The paintings in the current exhibition at Nara Roesler, find Senise in a transitional mode – as he balances his more recent reductive impulses with his relentless internal search for new ways to make images. The group of works in the large gallery and the window space give a clear indication of the dual polarities of Senise’s current output. Billboard, Billboard 1 and Escultura, all made in 2016, share similar compositional strategies. Here, Senise has taken older completed panels and over time has removed or cut away the cloth elements to expose the aluminum substrate and all of the attendant marks and scrapes that were made through their creation and subsequent deconstruction. These three works extend the explorations of subtraction, “unmaking” and the revealing of time through marks/stains that Senise began to explore in 2011 in the 2892 installation, in the Quase Aqui series and in his most recent museum interior pieces. As well, the billboard form, which essentially is a rectangle floating in space, refers us back to the geometry of the Quase Aqui and the Biógrafo works.

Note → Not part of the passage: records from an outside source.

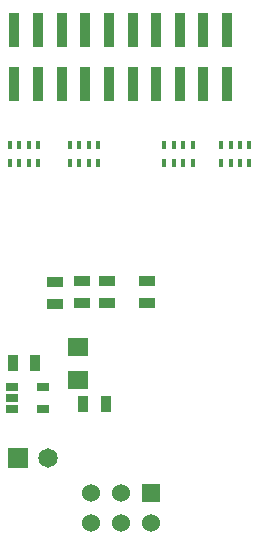
<source format=gts>
G04 #@! TF.GenerationSoftware,KiCad,Pcbnew,(5.1.5)-3*
G04 #@! TF.CreationDate,2021-08-10T21:54:11+02:00*
G04 #@! TF.ProjectId,eam,65616d2e-6b69-4636-9164-5f7063625858,0429 -*
G04 #@! TF.SameCoordinates,Original*
G04 #@! TF.FileFunction,Soldermask,Top*
G04 #@! TF.FilePolarity,Negative*
%FSLAX46Y46*%
G04 Gerber Fmt 4.6, Leading zero omitted, Abs format (unit mm)*
G04 Created by KiCad (PCBNEW (5.1.5)-3) date 2021-08-10 21:54:11*
%MOMM*%
%LPD*%
G04 APERTURE LIST*
%ADD10R,0.889000X1.397000*%
%ADD11R,1.397000X0.889000*%
%ADD12R,1.803400X1.600200*%
%ADD13R,1.651000X1.651000*%
%ADD14C,1.651000*%
%ADD15R,1.524000X1.524000*%
%ADD16C,1.524000*%
%ADD17R,0.431800X0.762000*%
%ADD18R,1.000000X0.660000*%
%ADD19R,0.890000X2.900000*%
G04 APERTURE END LIST*
D10*
X103147500Y-133900000D03*
X105052500Y-133900000D03*
D11*
X114500000Y-126947500D03*
X114500000Y-128852500D03*
X106700000Y-128952500D03*
X106700000Y-127047500D03*
D12*
X108700000Y-135397000D03*
X108700000Y-132603000D03*
D13*
X103630000Y-142000000D03*
D14*
X106170000Y-142000000D03*
D15*
X114840000Y-144930000D03*
D16*
X114840000Y-147470000D03*
X112300000Y-144930000D03*
X112300000Y-147470000D03*
X109760000Y-144930000D03*
X109760000Y-147470000D03*
D17*
X108001120Y-115438000D03*
X110398880Y-115438000D03*
X110398880Y-116962000D03*
X108001120Y-116962000D03*
X109598780Y-115438000D03*
X109598780Y-116962000D03*
X108801220Y-115438000D03*
X108801220Y-116962000D03*
X102901120Y-115438000D03*
X105298880Y-115438000D03*
X105298880Y-116962000D03*
X102901120Y-116962000D03*
X104498780Y-115438000D03*
X104498780Y-116962000D03*
X103701220Y-115438000D03*
X103701220Y-116962000D03*
X121601220Y-116962000D03*
X121601220Y-115438000D03*
X122398780Y-116962000D03*
X122398780Y-115438000D03*
X120801120Y-116962000D03*
X123198880Y-116962000D03*
X123198880Y-115438000D03*
X120801120Y-115438000D03*
X116801220Y-116962000D03*
X116801220Y-115438000D03*
X117598780Y-116962000D03*
X117598780Y-115438000D03*
X116001120Y-116962000D03*
X118398880Y-116962000D03*
X118398880Y-115438000D03*
X116001120Y-115438000D03*
D11*
X111100000Y-126947500D03*
X111100000Y-128852500D03*
D10*
X111052500Y-137400000D03*
X109147500Y-137400000D03*
D11*
X109000000Y-126947500D03*
X109000000Y-128852500D03*
D18*
X103100000Y-137850000D03*
X103100000Y-135950000D03*
X105700000Y-135950000D03*
X105700000Y-137850000D03*
X103100000Y-136900000D03*
D19*
X121300000Y-105700000D03*
X121300000Y-110300000D03*
X119300000Y-105700000D03*
X119300000Y-110300000D03*
X117300000Y-105700000D03*
X117300000Y-110300000D03*
X115300000Y-105700000D03*
X115300000Y-110300000D03*
X113300000Y-105700000D03*
X113300000Y-110300000D03*
X103300000Y-110300000D03*
X103300000Y-105700000D03*
X105300000Y-110300000D03*
X105300000Y-105700000D03*
X107300000Y-110300000D03*
X107300000Y-105700000D03*
X109300000Y-110300000D03*
X109300000Y-105700000D03*
X111300000Y-110300000D03*
X111300000Y-105700000D03*
M02*

</source>
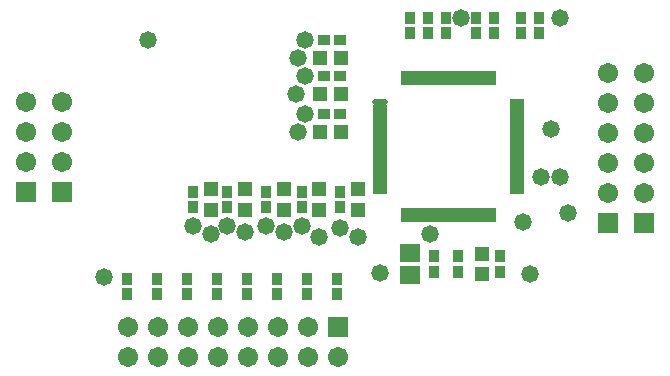
<source format=gts>
G04 CAM350/DFMSTREAM V11.0 (Build 715) Date:  Thu Jan 31 17:38:16 2019 *
G04 Database: (Untitled) *
G04 Layer 11: pcb2-1 *
%FSTAX43Y43*%
%MOMM*%
%SFA1.000B1.000*%

%MIA0B0*%
%IPPOS*%
%ADD29R,1.10300X0.90300*%
%ADD30R,0.90300X1.10300*%
%ADD31R,1.20300X1.30300*%
%ADD32R,1.70300X1.50300*%
%ADD33R,0.50300X1.30300*%
%ADD34R,1.30300X0.50300*%
%ADD35R,1.30300X1.20300*%
%ADD36O,1.30300X0.50300*%
%ADD37C,1.70300*%
%ADD38R,1.70300X1.70300*%
%ADD39C,1.47300*%
%LNpcb2-1*%
%LPD*%
G54D29*
X0077073Y0080517D03*
X0078373D03*
X0077073Y0083565D03*
X0078373D03*
X0077073Y0077342D03*
X0078373D03*
G54D30*
X0091947Y0063992D03*
Y0065292D03*
X0089915Y0085485D03*
Y0084185D03*
X0091439Y0085485D03*
Y0084185D03*
X0088391Y0063992D03*
Y0065292D03*
X0087375Y0085485D03*
Y0084185D03*
X0086359Y0063992D03*
Y0065292D03*
X0065912Y0069453D03*
Y0070753D03*
X0093725Y0085485D03*
Y0084185D03*
X0095249Y0085485D03*
Y0084185D03*
X0084327Y0085485D03*
Y0084185D03*
X0085851Y0085485D03*
Y0084185D03*
X0072135Y0069453D03*
Y0070753D03*
X0068833Y0069453D03*
Y0070753D03*
X0075183Y0069453D03*
Y0070753D03*
X0078358Y0069453D03*
Y0070753D03*
X0060324Y0063387D03*
Y0062087D03*
X0062864Y0063387D03*
Y0062087D03*
X0065404Y0063387D03*
Y0062087D03*
X0067944Y0063387D03*
Y0062087D03*
X0070484Y0063387D03*
Y0062087D03*
X0073024Y0063387D03*
Y0062087D03*
X0075564Y0063387D03*
Y0062087D03*
X0078104Y0063387D03*
Y0062087D03*
G54D31*
X0090423Y0065492D03*
Y0063792D03*
X0079882Y0069253D03*
Y0070953D03*
X007658Y0069253D03*
Y0070953D03*
X0073659Y0069253D03*
Y0070953D03*
X0070357Y0069253D03*
Y0070953D03*
X0067436Y0069253D03*
Y0070953D03*
G54D32*
X0084327Y0065592D03*
Y0063692D03*
G54D33*
X0083837Y0080408D03*
X0084337D03*
X0084837D03*
X0085337D03*
X0085837D03*
X0086337D03*
X0086837D03*
X0087337D03*
X0087837D03*
X0088337D03*
X0088837D03*
X0089337D03*
X0089837D03*
X0090337D03*
X0090837D03*
X0091337D03*
Y0068808D03*
X0090837D03*
X0090337D03*
X0089837D03*
X0089337D03*
X0088837D03*
X0088337D03*
X0087837D03*
X0087337D03*
X0086837D03*
X0086337D03*
X0085837D03*
X0085337D03*
X0084837D03*
X0084337D03*
X0083837D03*
G54D34*
X0093387Y0078358D03*
Y0077858D03*
Y0077358D03*
Y0076858D03*
Y0076358D03*
Y0075858D03*
Y0075358D03*
Y0074858D03*
Y0074358D03*
Y0073858D03*
Y0073358D03*
Y0072858D03*
Y0072358D03*
Y0071858D03*
Y0071358D03*
Y0070858D03*
X0081787D03*
Y0071858D03*
Y0072858D03*
Y0073858D03*
Y0074858D03*
Y0075858D03*
Y0076858D03*
Y0077858D03*
Y0077358D03*
Y0076358D03*
Y0075358D03*
Y0074358D03*
Y0073358D03*
Y0072358D03*
Y0071358D03*
G54D35*
X0076746Y0075818D03*
X0078446D03*
X0076746Y0078993D03*
X0078446D03*
X0076746Y0082041D03*
X0078446D03*
G54D36*
X0081787Y0078358D03*
G54D37*
X0054863D03*
Y0075818D03*
X0060451Y0056768D03*
Y0059308D03*
X0062991Y0056768D03*
Y0059308D03*
X0065531Y0056768D03*
Y0059308D03*
X0068071Y0056768D03*
Y0059308D03*
X0070611Y0056768D03*
Y0059308D03*
X0073151Y0056768D03*
Y0059308D03*
X0075691Y0056768D03*
Y0059308D03*
X0078231Y0056768D03*
X0054863Y0073278D03*
X0051815D03*
Y0075818D03*
Y0078358D03*
X0101091Y0070611D03*
Y0073151D03*
Y0075691D03*
Y0078231D03*
Y0080771D03*
X0104139D03*
Y0078231D03*
Y0075691D03*
Y0073151D03*
Y0070611D03*
G54D38*
X0078231Y0059308D03*
X0101091Y0068071D03*
X0104139D03*
X0054863Y0070738D03*
X0051815D03*
G54D39*
X0075437Y0083565D03*
X0074802Y0082041D03*
X0075437Y0080517D03*
X0074675Y0078993D03*
X0075437Y0077342D03*
X0074802Y0075818D03*
X0065912Y0067817D03*
X0067436Y0067182D03*
X0068833Y0067817D03*
X0070357Y0067309D03*
X0072135Y0067817D03*
X0073659Y0067309D03*
X0075183Y0067817D03*
X007658Y0066928D03*
X0078358Y006769D03*
X0079882Y0066928D03*
X0096265Y0076072D03*
X0095376Y0072008D03*
X0097027D03*
X0097012Y0085485D03*
X0093852Y0068198D03*
X0094487Y0063753D03*
X0097662Y006896D03*
X0088645Y008547D03*
X0081787Y006388D03*
X0058449Y0063499D03*
X0062102Y0083565D03*
X0085978Y0067182D03*
M02*

</source>
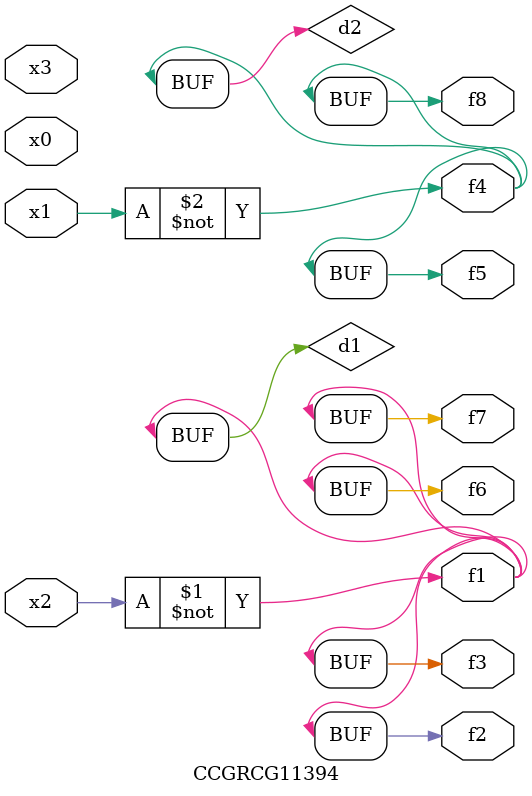
<source format=v>
module CCGRCG11394(
	input x0, x1, x2, x3,
	output f1, f2, f3, f4, f5, f6, f7, f8
);

	wire d1, d2;

	xnor (d1, x2);
	not (d2, x1);
	assign f1 = d1;
	assign f2 = d1;
	assign f3 = d1;
	assign f4 = d2;
	assign f5 = d2;
	assign f6 = d1;
	assign f7 = d1;
	assign f8 = d2;
endmodule

</source>
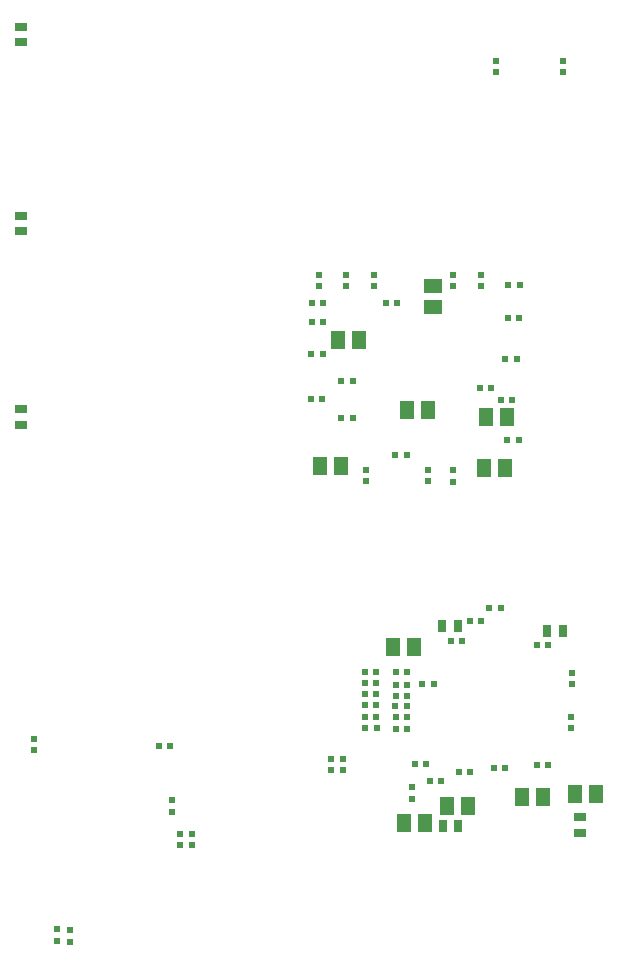
<source format=gbr>
G04 #@! TF.FileFunction,Paste,Bot*
%FSLAX46Y46*%
G04 Gerber Fmt 4.6, Leading zero omitted, Abs format (unit mm)*
G04 Created by KiCad (PCBNEW 4.0.5) date Thu Apr  6 00:21:21 2017*
%MOMM*%
%LPD*%
G01*
G04 APERTURE LIST*
%ADD10C,0.100000*%
%ADD11R,0.558800X0.508000*%
%ADD12R,0.508000X0.558800*%
%ADD13R,1.300000X1.500000*%
%ADD14R,1.500000X1.300000*%
%ADD15R,1.000000X0.750000*%
%ADD16R,0.750000X1.000000*%
G04 APERTURE END LIST*
D10*
D11*
X43103800Y18389600D03*
X44069000Y18389600D03*
X43103800Y19304000D03*
X44069000Y19304000D03*
D12*
X42418000Y21215600D03*
X42418000Y22180800D03*
D11*
X69424800Y57073800D03*
X68459600Y57073800D03*
D13*
X64076400Y55219600D03*
X62276400Y55219600D03*
D11*
X61468000Y64262000D03*
X60502800Y64262000D03*
X62294010Y51409600D03*
X61328810Y51409600D03*
X57690000Y54559200D03*
X56724800Y54559200D03*
X57690000Y57658000D03*
X56724800Y57658000D03*
X54254400Y64236600D03*
X55219600Y64236600D03*
D14*
X64516000Y65702000D03*
X64516000Y63902000D03*
D11*
X71202800Y56083200D03*
X70237600Y56083200D03*
D12*
X54838600Y66649600D03*
X54838600Y65684400D03*
X59512200Y66649600D03*
X59512200Y65684400D03*
X57099200Y66649600D03*
X57099200Y65684400D03*
X66236600Y49149000D03*
X66236600Y50114200D03*
D13*
X70597600Y50342800D03*
X68797600Y50342800D03*
D12*
X58801000Y49174400D03*
X58801000Y50139600D03*
X64084200Y49181000D03*
X64084200Y50146200D03*
D11*
X54214520Y59918600D03*
X55179720Y59918600D03*
D13*
X54908120Y50495200D03*
X56708120Y50495200D03*
D11*
X54224680Y62687200D03*
X55189880Y62687200D03*
X54173880Y56159400D03*
X55139080Y56159400D03*
D12*
X66217800Y66649600D03*
X66217800Y65684400D03*
D13*
X56432120Y61163200D03*
X58232120Y61163200D03*
D12*
X68529200Y66649600D03*
X68529200Y65684400D03*
D11*
X71856600Y65760600D03*
X70891400Y65760600D03*
X71812400Y63042800D03*
X70847200Y63042800D03*
D13*
X70756600Y54660800D03*
X68956600Y54660800D03*
D11*
X71583800Y59563000D03*
X70618600Y59563000D03*
X71761600Y52679600D03*
X70796400Y52679600D03*
X67659000Y24561800D03*
X66693800Y24561800D03*
X64566800Y32054800D03*
X63601600Y32054800D03*
X66979800Y35661600D03*
X66014600Y35661600D03*
X70224400Y38481000D03*
X69259200Y38481000D03*
X67614800Y37312600D03*
X68580000Y37312600D03*
X63931800Y25247600D03*
X62966600Y25247600D03*
D13*
X62926800Y35179000D03*
X61126800Y35179000D03*
D12*
X69875400Y84759800D03*
X69875400Y83794600D03*
X75488800Y83801200D03*
X75488800Y84766400D03*
D13*
X67473400Y21666200D03*
X65673400Y21666200D03*
X76519200Y22733000D03*
X78319200Y22733000D03*
D12*
X76301600Y31978600D03*
X76301600Y32943800D03*
X76174600Y29235400D03*
X76174600Y28270200D03*
X62712600Y23266400D03*
X62712600Y22301200D03*
D11*
X70637400Y24866600D03*
X69672200Y24866600D03*
X64236600Y23774400D03*
X65201800Y23774400D03*
D13*
X63830280Y20243800D03*
X62030280Y20243800D03*
X73808920Y22428200D03*
X72008920Y22428200D03*
D11*
X74244200Y35280600D03*
X73279000Y35280600D03*
X74269600Y25146000D03*
X73304400Y25146000D03*
D15*
X76911200Y19426410D03*
X76911200Y20726410D03*
D16*
X75478400Y36474400D03*
X74178400Y36474400D03*
D12*
X32632400Y10293600D03*
X32632400Y11258800D03*
X33763200Y10204200D03*
X33763200Y11169400D03*
D11*
X42265600Y26746200D03*
X41300400Y26746200D03*
D12*
X30759400Y27381200D03*
X30759400Y26416000D03*
D15*
X29591000Y87645000D03*
X29591000Y86345000D03*
X29591000Y71643000D03*
X29591000Y70343000D03*
X29591000Y55260000D03*
X29591000Y53960000D03*
D16*
X65288400Y36957000D03*
X66588400Y36957000D03*
X66654190Y19989800D03*
X65354190Y19989800D03*
D12*
X55854600Y24714200D03*
X55854600Y25679400D03*
X56845200Y24739600D03*
X56845200Y25704800D03*
D11*
X62299600Y28219400D03*
X61334400Y28219400D03*
X59734200Y28270200D03*
X58769000Y28270200D03*
X62274200Y30124400D03*
X61309000Y30124400D03*
X62325000Y31038800D03*
X61359800Y31038800D03*
X62325000Y31953200D03*
X61359800Y31953200D03*
X62299600Y32994600D03*
X61334400Y32994600D03*
X59708800Y30200600D03*
X58743600Y30200600D03*
X59683400Y31191200D03*
X58718200Y31191200D03*
X59683400Y32080200D03*
X58718200Y32080200D03*
X59715400Y33045400D03*
X58750200Y33045400D03*
X62299600Y29184600D03*
X61334400Y29184600D03*
X59708800Y29260800D03*
X58743600Y29260800D03*
M02*

</source>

In Skylight, Night Studio (both made in 2017) and A Floresta do Livre Arbitrio (The Forest of Free Will), 2016, Senise has returned to a familiar theme and image in his oeuvre – his own studio. In these works, however, the studio now represents the internal search for new compositional methods and ways of seeing. These are personal landscapes where the studio stands for the place of isolation and solitude where the artist can contemplate space, time light and the night sky. These works are more visually activated and structurally but they also contain passages of removed material and exposed substrates as well as references to the rectangle which inextricable bond them to Billboard and Escultura.
The exhibition also includes three new Biógrafo works (LV, LXXVII and LXXXIV, 2017) and two smaller untitled panels made in 2016 and 2017, which are more closely related to the graphically accumulative work that Senise made in the 2000s.